TAREFA 1
Reproduza sem alterações as linhas dos registros, começando no início deles e terminando na linha que contém "Reading left to", incluindo as duas pontas. Deixe as imagens fora da resposta.
═══ TEXTO ═══
A entrada do negro em ambientes que foram historicamente de brancos traz também o choque e o preconceito como consequências. “O racismo institucional é muito mais difícil de ser combatido, é inerente ao próprio dia a dia das instituições. Tem muita gente trabalhando junto e isso acaba existindo”, diz Maju.
A pesquisadora do Núcleo de Estudos Negros da Universidade Federal de Santa Catarina (UFSC) Joana Passos diz que o racismo segue desafiando negros e indígenas. “O racismo não desapareceu da sociedade brasileira, sendo assim, também não desapareceu da universidade”, afirma. Para ela, a estratégia para se superar esse problema é falar sobre o tema e fazer com que as pessoas percebam que ele, junto a questões econômicas e de gênero, estrutura as desigualdades do Brasil. Joana aponta a devida punição, a instituição de programas anti-racismo e a implementação da Lei 10639/03, que obriga o ensino da história e da cultura afro-brasileira na educação básica e ensino superior, como medidas necessárias para um avanço na área.
Pesquisa
Muitos cotistas procuram se integrar a grupos e núcleos de pesquisa para se apropriarem melhor das questões raciais na sociedade brasileira. Mas é preciso que as próprias universidades propiciem isso, afirma a professora. Teles ressalta que é mais comum estudantes negros organizarem eventos e ações pontuais para a conscientização sobre o assunto. De toda forma, não há cobrança de que cotistas se voltem às suas comunidades ou questões étnico-raciais com suas pesquisas. São muitos alunos e bolsas de pesquisa e, naturalmente, não é todo orientador que trabalha com racismo.
═══ DADOS FORNECIDOS ═══
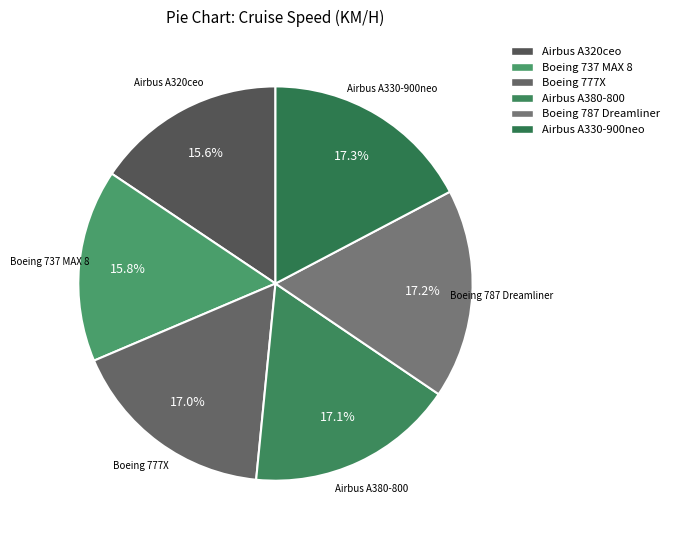

Combined, do Boeing 737 MAX 8 and Airbus A330-900neo account for over 50%?

No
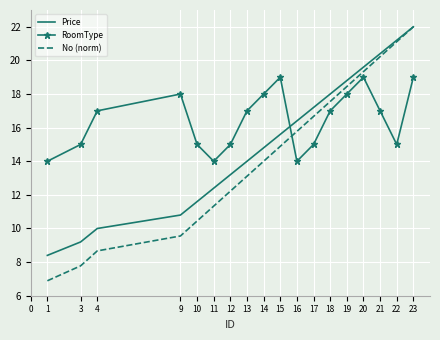

Where does the Price series first go above 15?

15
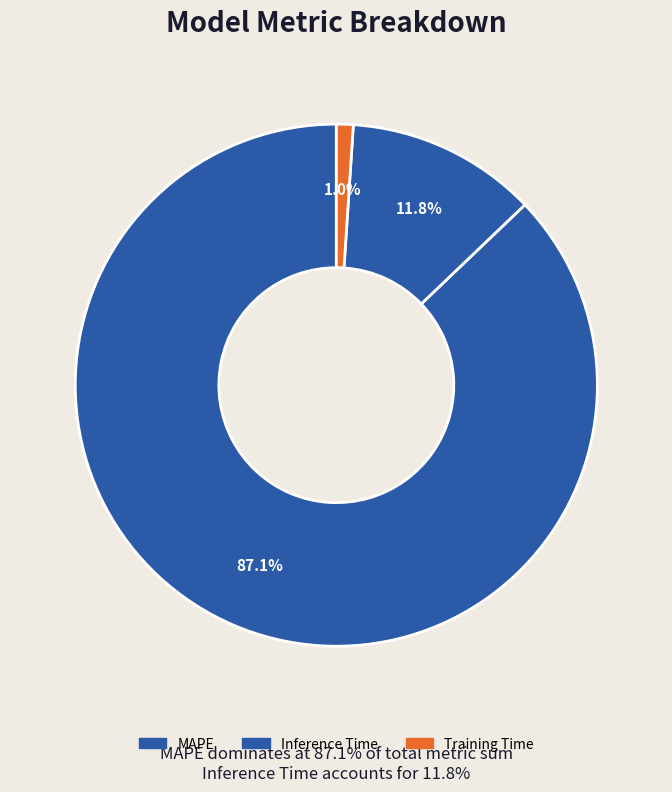

Is it true that Training Time is 11% of the pie?

False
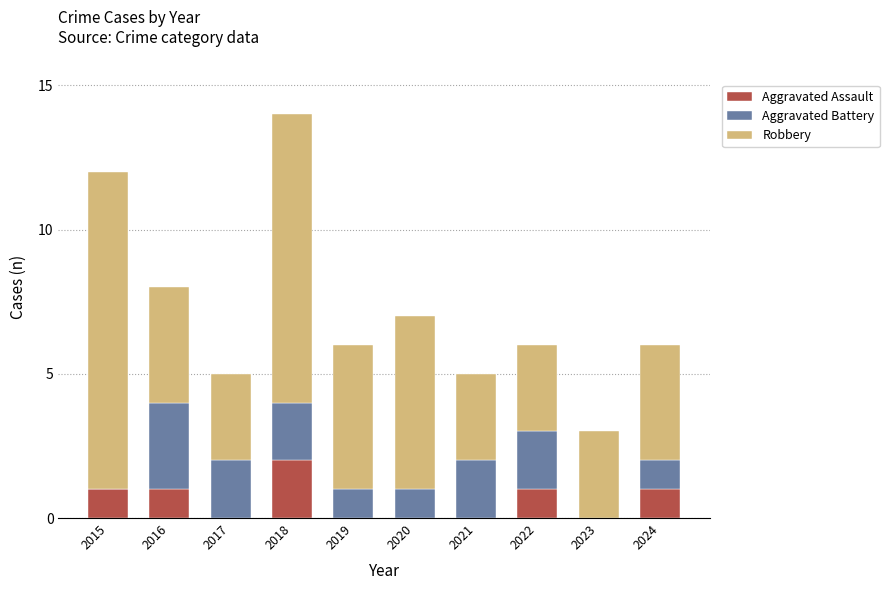

Reading left to right, what are the values for Aggravated Assault?

2015=1	2016=1	2017=0	2018=2	2019=0	2020=0	2021=0	2022=1	2023=0	2024=1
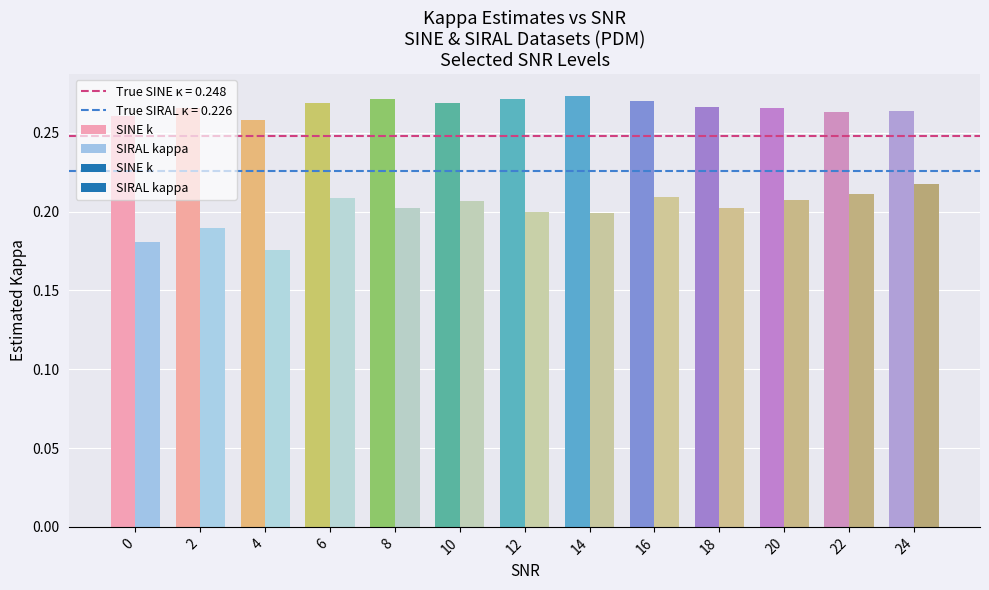

At which label does SINE k reach its minimum?

4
═══
TAREFA 2
Transcreva integralmente, sem nenhuma alteração, o texto sobre o racismo nas universidades.

RESPOSTA 1
Combined, do Boeing 737 MAX 8 and Airbus A330-900neo account for over 50%?

No

Where does the Price series first go above 15?

15

Is it true that Training Time is 11% of the pie?

False

Reading left to right, what are the values for Aggravated Assault?

RESPOSTA 2
A entrada do negro em ambientes que foram historicamente de brancos traz também o choque e o preconceito como consequências. “O racismo institucional é muito mais difícil de ser combatido, é inerente ao próprio dia a dia das instituições. Tem muita gente trabalhando junto e isso acaba existindo”, diz Maju.
A pesquisadora do Núcleo de Estudos Negros da Universidade Federal de Santa Catarina (UFSC) Joana Passos diz que o racismo segue desafiando negros e indígenas. “O racismo não desapareceu da sociedade brasileira, sendo assim, também não desapareceu da universidade”, afirma. Para ela, a estratégia para se superar esse problema é falar sobre o tema e fazer com que as pessoas percebam que ele, junto a questões econômicas e de gênero, estrutura as desigualdades do Brasil. Joana aponta a devida punição, a instituição de programas anti-racismo e a implementação da Lei 10639/03, que obriga o ensino da história e da cultura afro-brasileira na educação básica e ensino superior, como medidas necessárias para um avanço na área.
Pesquisa
Muitos cotistas procuram se integrar a grupos e núcleos de pesquisa para se apropriarem melhor das questões raciais na sociedade brasileira. Mas é preciso que as próprias universidades propiciem isso, afirma a professora. Teles ressalta que é mais comum estudantes negros organizarem eventos e ações pontuais para a conscientização sobre o assunto. De toda forma, não há cobrança de que cotistas se voltem às suas comunidades ou questões étnico-raciais com suas pesquisas. São muitos alunos e bolsas de pesquisa e, naturalmente, não é todo orientador que trabalha com racismo.